2. The clay, bauxite or clay-bauxite mixtures, sacrificial phase material and water are stirred to form a wet homogeneous particulate mixture. Suitable commercially available intensive stirring or mixing devices have a rotatable horizontal or inclined circular table and a rotatable impacting impeller, such as described in U.S. Pat. No. 3,690,622, to Brunner, the entire disclosure of which is incorporated herein by reference.
3. While the mixture is being stirred, sufficient water is added to cause formation of composite, essentially spherical pellets of desired size from the mixture of clay, bauxite or clay-bauxite mixtures and sacrificial phase material.
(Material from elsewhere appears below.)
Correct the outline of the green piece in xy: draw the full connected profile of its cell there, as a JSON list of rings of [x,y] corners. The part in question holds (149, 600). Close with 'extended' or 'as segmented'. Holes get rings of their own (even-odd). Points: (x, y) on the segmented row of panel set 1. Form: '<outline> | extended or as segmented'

The intense mixing action quickly disperses the water throughout the particles.
In general, the total quantity of water which is sufficient to cause essentially spherical pellets to form is from about 15 to about 30 percent by weight of the mixture of clay, bauxite or clay-bauxite mixtures and the sacrificial phase material. The total mixing time usually is from about 2 to about 15 minutes. Those of ordinary skill in the art will understand how to determine a suitable amount of water to add to the mixer so that substantially round and spherical pellets are formed.
Optionally, a binder, for example, various resins or waxes, starch, or polyvinyl alcohol, may be added to the initial mixture to improve the formation of pellets and to increase the green strength of the unsintered pellets. Suitable binders include but are not limited to corn starch, polyvinyl alcohol or sodium silicate solution, or a blend thereof. Liquid binders can be added to the mixture and bentonite and/or various resins or waxes known and available to those of ordinary skill in the art may also be used as a binder. A suitable binder is corn starch which may be added at levels of from about 0 percent by weight to 1.5 percent by weight. In certain embodiments, the starch may be added at an amount of from about 0.5 percent by weight to 0.7 percent by weight. In other embodiments, a suitable binder may be added at an amount of from about 0.25 percent by weight to about 1.0 percent by weight of the raw material, or any other amount so as to assist formation of the pellets. Whether to use more or less binder than the values reported herein can be determined by one of ordinary skill in the art through routine experimentation.
4. The resulting pellets are dried and screened to an appropriate pre-sintering size that will compensate for shrinkage that occurs during sintering in the kiln. Rejected oversized and undersized pellets and powdered material obtained after the drying and screening steps may be recycled. The pellets may also be screened either before drying or after firing or both.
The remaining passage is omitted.